The recommended way to compile and install MySQL on FreeBSD with gcc (2.95.2 and up) is:
CC=gcc CFLAGS="-O2 -fno-strength-reduce" \ CXX=gcc CXXFLAGS="-O2 -fno-rtti -fno-exceptions \ -felide-constructors -fno-strength-reduce" \ ./configure --prefix=/usr/local/mysql --enable-assembler gmake gmake install cd /usr/local/mysql bin/mysql_install_db --user=mysql bin/mysqld_safe &
If you notice that configure uses MIT-pthreads, you should read the MIT-pthreads notes.
If you get an error from make install that it can't find /usr/include/pthreads, configure didn't detect that you need MIT-pthreads. To fix this problem, remove config.cache, then re-run configure with the --with-mit-threads option.

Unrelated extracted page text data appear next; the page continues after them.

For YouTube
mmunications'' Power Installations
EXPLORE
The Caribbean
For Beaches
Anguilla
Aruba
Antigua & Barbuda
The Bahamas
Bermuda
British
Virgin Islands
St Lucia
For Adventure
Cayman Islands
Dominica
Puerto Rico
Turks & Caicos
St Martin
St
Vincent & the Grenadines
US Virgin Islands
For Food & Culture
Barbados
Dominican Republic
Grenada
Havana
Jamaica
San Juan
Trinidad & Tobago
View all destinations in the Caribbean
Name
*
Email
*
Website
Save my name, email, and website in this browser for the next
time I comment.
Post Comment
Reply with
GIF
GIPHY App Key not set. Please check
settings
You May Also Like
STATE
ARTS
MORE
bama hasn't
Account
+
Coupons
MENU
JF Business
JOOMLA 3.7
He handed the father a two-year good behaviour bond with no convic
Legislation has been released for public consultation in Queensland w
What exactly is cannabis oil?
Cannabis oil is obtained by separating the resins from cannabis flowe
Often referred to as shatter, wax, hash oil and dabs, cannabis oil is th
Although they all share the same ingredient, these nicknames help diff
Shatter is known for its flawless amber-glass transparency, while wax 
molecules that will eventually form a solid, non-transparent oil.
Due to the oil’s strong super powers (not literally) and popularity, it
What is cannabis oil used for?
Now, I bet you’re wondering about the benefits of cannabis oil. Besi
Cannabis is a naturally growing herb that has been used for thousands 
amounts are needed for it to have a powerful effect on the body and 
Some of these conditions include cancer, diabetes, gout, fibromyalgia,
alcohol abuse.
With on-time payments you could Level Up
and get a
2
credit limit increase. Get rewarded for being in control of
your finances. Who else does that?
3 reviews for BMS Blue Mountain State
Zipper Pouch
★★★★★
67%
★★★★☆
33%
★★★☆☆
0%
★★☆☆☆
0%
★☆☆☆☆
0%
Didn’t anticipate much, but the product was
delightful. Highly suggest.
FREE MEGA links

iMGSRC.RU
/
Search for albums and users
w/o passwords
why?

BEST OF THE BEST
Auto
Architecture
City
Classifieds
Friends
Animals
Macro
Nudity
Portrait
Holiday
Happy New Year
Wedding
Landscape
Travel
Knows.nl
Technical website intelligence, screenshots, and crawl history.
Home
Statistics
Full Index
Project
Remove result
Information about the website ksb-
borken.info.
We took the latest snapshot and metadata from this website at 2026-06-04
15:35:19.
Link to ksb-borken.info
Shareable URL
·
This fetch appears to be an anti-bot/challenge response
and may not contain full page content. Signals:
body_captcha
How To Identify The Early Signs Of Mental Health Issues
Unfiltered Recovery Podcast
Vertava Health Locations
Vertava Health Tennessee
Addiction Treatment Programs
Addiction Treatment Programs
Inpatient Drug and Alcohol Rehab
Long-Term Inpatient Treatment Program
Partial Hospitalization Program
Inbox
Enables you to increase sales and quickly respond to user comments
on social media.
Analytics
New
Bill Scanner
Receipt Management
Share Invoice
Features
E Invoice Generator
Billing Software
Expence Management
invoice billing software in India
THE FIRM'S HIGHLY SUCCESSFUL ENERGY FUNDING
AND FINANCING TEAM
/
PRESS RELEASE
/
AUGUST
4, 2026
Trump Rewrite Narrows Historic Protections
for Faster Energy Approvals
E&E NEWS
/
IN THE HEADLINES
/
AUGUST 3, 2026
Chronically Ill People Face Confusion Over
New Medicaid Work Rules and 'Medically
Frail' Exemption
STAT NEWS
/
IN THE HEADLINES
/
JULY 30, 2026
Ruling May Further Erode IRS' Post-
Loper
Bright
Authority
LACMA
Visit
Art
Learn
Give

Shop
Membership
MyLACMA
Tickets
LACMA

Be sure that your name resolver setup is correct. Otherwise, you may experience resolver delays or failures when connecting to mysqld. Also make sure that the localhost entry in the /etc/hosts file is correct. The file should start with a line similar to this:
127.0.0.1 localhost localhost.your.domain
FreeBSD is known to have a very low default file handle limit. Start the server by using the --open-files-limit option for mysqld_safe, or raise the limits for the mysqld user in /etc/login.conf and rebuild it with cap_mkdb /etc/login.conf. Also be sure that you set the appropriate class for this user in the password file if you are not using the default (use chpass mysqld-user-name).
If you have a lot of memory, you should consider rebuilding the kernel to allow MySQL to use more than 512MB of RAM. Take a look at option MAXDSIZ in the LINT config file for more information.
If you get problems with the current date in MySQL, setting the TZ variable should help.